A comissão do judo adaptado nasce com o intuito de darmos a oportunidade da prática desportiva a pessoas com deficiência dando seguimento à nossa política de inserção. Fomos ao encontro de instituições do distrito que aceitaram abraçar este desafio e estão a desenvolver a prática da modalidade.
Como é feita a gestão desta associação?
Sendo uma associação de clubes é para eles que existe e é deles que sobrevive. Agora, não é fácil manter uma actividade contínua se não houver patrocínios e doações, tendo em conta que o subsídio que vem da federação é ridículo. Temos um orçamento de 50 mil euros por ano, o que também é ridículo. Os associados, atletas, treinadores e árbitros pagam-nos taxas e é com esses contributos que desenvolvemos a nossa actividade com o apoio paralelo dos municípios que colocam à disposição os seus espaços reconhecendo que no judo há uma missão social e desportiva a ser desempenhada.
A modalidade não cresce mais por falta de apoios?
Sim, porque os apoios são quase sempre ridículos. Tendo a Federação uma verba cabimentada para apoio às associações a sua distribuição não é feita da melhor forma. Há associações que potenciam mais a modalidade, que têm um trabalho meritório na área da formação, como é o nosso caso, e não recebemos nada por isso. As federações olham para as suas próprias necessidades estruturais e esquecem-se que as associações de clubes também as têm.
É difícil acumular a liderança de uma associação com a vida pessoal e profissional?
É complicadíssimo, embora delegue muito nas pessoas que integram a direcção. A Associação de Judo de Santarém faz uma gestão participativa porque acreditamos uns nos outros e na nossa missão comum.
Quando deixar a presidência o futuro da associação está assegurado?
Vou deixar e está para breve, mais concretamente após os Jogos Olímpicos de Paris, em 2024. O futuro vai no sentido do presente privilegiar a modalidade, a relação entre pessoas, a melhoria da qualidade técnica e das actividades e o prestígio da associação.
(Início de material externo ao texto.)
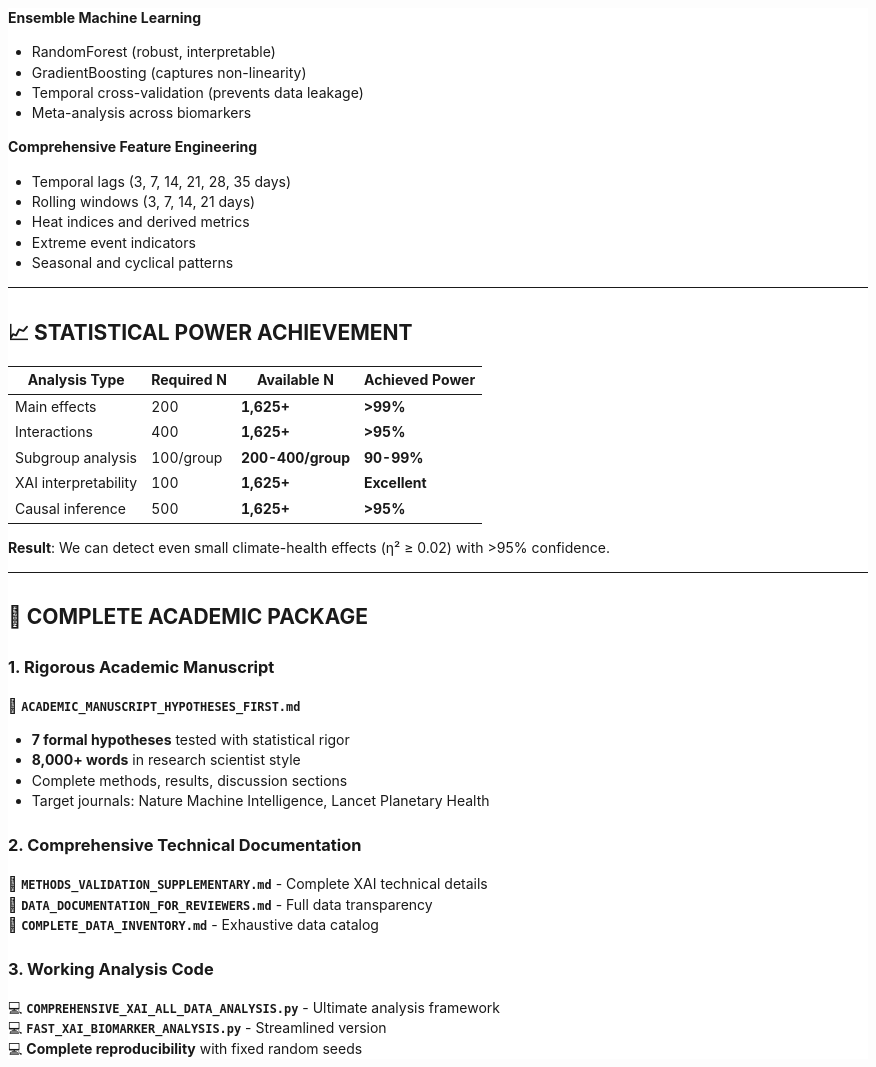 **Ensemble Machine Learning**
- RandomForest (robust, interpretable)
- GradientBoosting (captures non-linearity)
- Temporal cross-validation (prevents data leakage)
- Meta-analysis across biomarkers

**Comprehensive Feature Engineering**
- Temporal lags (3, 7, 14, 21, 28, 35 days)
- Rolling windows (3, 7, 14, 21 days)
- Heat indices and derived metrics
- Extreme event indicators
- Seasonal and cyclical patterns

---

## 📈 STATISTICAL POWER ACHIEVEMENT

| Analysis Type | Required N | Available N | Achieved Power |
|---------------|------------|-------------|----------------|
| Main effects | 200 | **1,625+** | **>99%** |
| Interactions | 400 | **1,625+** | **>95%** |
| Subgroup analysis | 100/group | **200-400/group** | **90-99%** |
| XAI interpretability | 100 | **1,625+** | **Excellent** |
| Causal inference | 500 | **1,625+** | **>95%** |

**Result**: We can detect even small climate-health effects (η² ≥ 0.02) with >95% confidence.

---

## 🎨 COMPLETE ACADEMIC PACKAGE

### 1. Rigorous Academic Manuscript
📄 **`ACADEMIC_MANUSCRIPT_HYPOTHESES_FIRST.md`**
- **7 formal hypotheses** tested with statistical rigor
- **8,000+ words** in research scientist style  
- Complete methods, results, discussion sections
- Target journals: Nature Machine Intelligence, Lancet Planetary Health

### 2. Comprehensive Technical Documentation  
📄 **`METHODS_VALIDATION_SUPPLEMENTARY.md`** - Complete XAI technical details  
📄 **`DATA_DOCUMENTATION_FOR_REVIEWERS.md`** - Full data transparency  
📄 **`COMPLETE_DATA_INVENTORY.md`** - Exhaustive data catalog  

### 3. Working Analysis Code
💻 **`COMPREHENSIVE_XAI_ALL_DATA_ANALYSIS.py`** - Ultimate analysis framework  
💻 **`FAST_XAI_BIOMARKER_ANALYSIS.py`** - Streamlined version  
💻 **Complete reproducibility** with fixed random seeds  
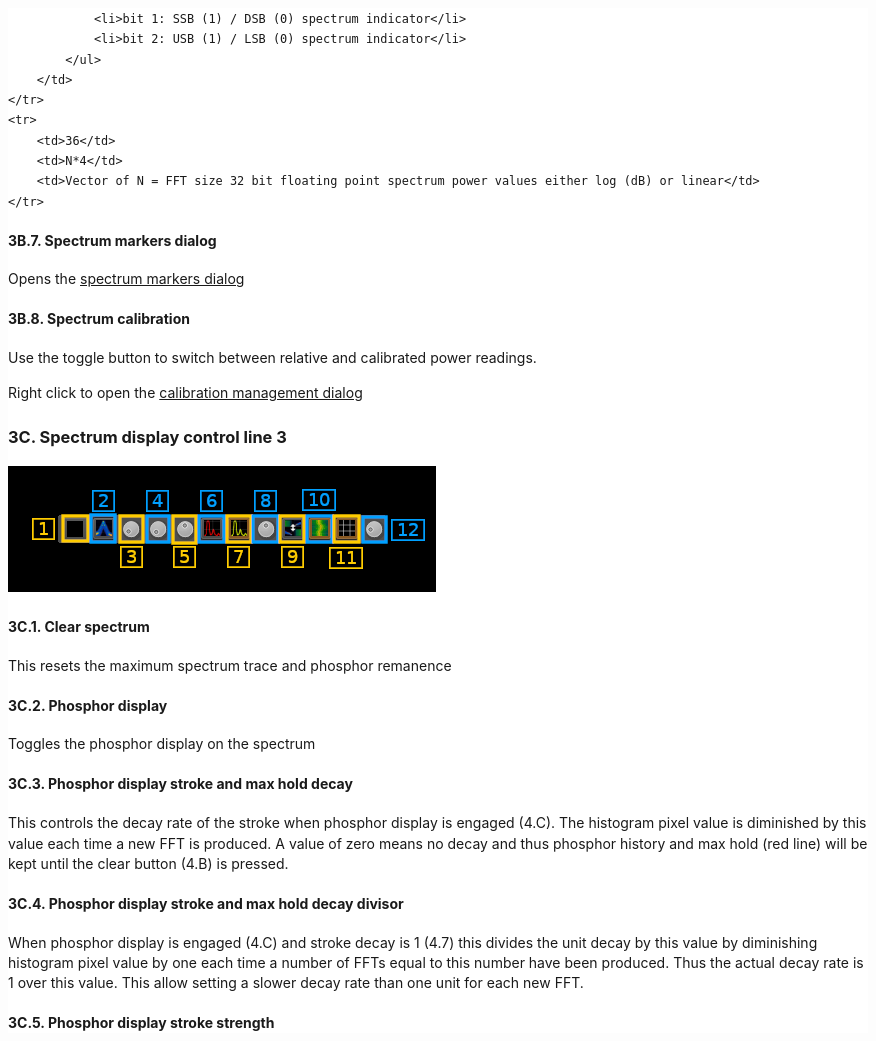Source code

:                 <li>bit 1: SSB (1) / DSB (0) spectrum indicator</li>
                <li>bit 2: USB (1) / LSB (0) spectrum indicator</li>
            </ul>
        </td>
    </tr>
    <tr>
        <td>36</td>
        <td>N*4</td>
        <td>Vector of N = FFT size 32 bit floating point spectrum power values either log (dB) or linear</td>
    </tr>

</table>

<h4>3B.7. Spectrum markers dialog</h4>

Opens the [spectrum markers dialog](spectrummarkers.md)

<h4>3B.8. Spectrum calibration</h4>

Use the toggle button to switch between relative and calibrated power readings.

Right click to open the [calibration management dialog](spectrumcalibration.md)

<h3>3C.  Spectrum display control line 3</h3>

![Spectrum GUI C](../doc/img/MainWindow_spectrum_gui_C.png)

<h4>3C.1. Clear spectrum</h4>

This resets the maximum spectrum trace and phosphor remanence

<h4>3C.2. Phosphor display</h4>

Toggles the phosphor display on the spectrum

<h4>3C.3. Phosphor display stroke and max hold decay</h4>

This controls the decay rate of the stroke when phosphor display is engaged (4.C). The histogram pixel value is diminished by this value each time a new FFT is produced. A value of zero means no decay and thus phosphor history and max hold (red line) will be kept until the clear button (4.B) is pressed.

<h4>3C.4. Phosphor display stroke and max hold decay divisor</h4>

When phosphor display is engaged (4.C) and stroke decay is 1 (4.7) this divides the unit decay by this value by diminishing histogram pixel value by one each time a number of FFTs equal to this number have been produced. Thus the actual decay rate is 1 over this value. This allow setting a slower decay rate than one unit for each new FFT.

<h4>3C.5. Phosphor display stroke strength</h4>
Pois, se neste e noutros casos, os seus líderes não derem o exemplo as estruturas ficam comprometidas a médio prazo.
Promover a igualdade de género e de oportunidades
A Associação de Judo do Distrito de Santarém (AJDS) é uma instituição de utilidade pública fundada a 9 de Março de 1977 com o objectivo de criar um grupo de trabalho comum para a promoção e desenvolvimento da modalidade a nível distrital. A Casa do Benfica em Santarém, o Judo Clube de Abrantes e o Grupo Recreativo 1º de Outubro 1911 são os associados fundadores.
António Pedroso Leal, natural de Torres Novas, é o actual presidente da direcção da associação, da qual faz parte desde 1978. O antigo judoca, que também foi treinador, é fundador do Clube de Judo de Torres Novas e o único português com uma medalha de mérito desportivo atribuída pela Federação de Judo de Espanha, que faz parte do espólio de distinções da associação que lidera.
Embora os resultados não sejam o mais importante, para uma associação que promove acima de tudo a harmonia, a prática desportiva, igualdade de género e valores fundamentais à formação cívica, o judo distrital tem obtido resultados relevantes a nível nacional e internacional em diversos escalões e contado com participações de atletas nos Jogos Olímpicos. Actualmente a associação tem mais de 30 treinadores, mais de 60 árbitros e 1.200 judocas inscritos representados por 13 clubes.
Além da aposta na formação de jovens a AJDS desenvolve o judo de veteranos e o judo adaptado, uma valência promovida há vários anos que recentemente ganhou nova força através de um protocolo celebrado, em Dezembro de 2021 com sete instituições de solidariedade social que prestam apoio a pessoas com deficiência.
O Open Internacional de Cadetes é um dos principais eventos organizados pela associação que ocorre anualmente e conta com a participação de judocas, treinadores e clubes nacionais e internacionais. Ao longo de uma época a AJDS fomenta a proximidade entre atletas de clubes de concelhos distintos através da realização de treinos conjuntos.
A Associação de Judo do Distrito de Santarém tem como ambição melhorar as condições para a prática desportiva e, a médio prazo, vai ter à disposição um centro de estágios em Torres Novas, com todas as condições necessárias para a realização de estágios e provas simplificadas nacionais e internacionais.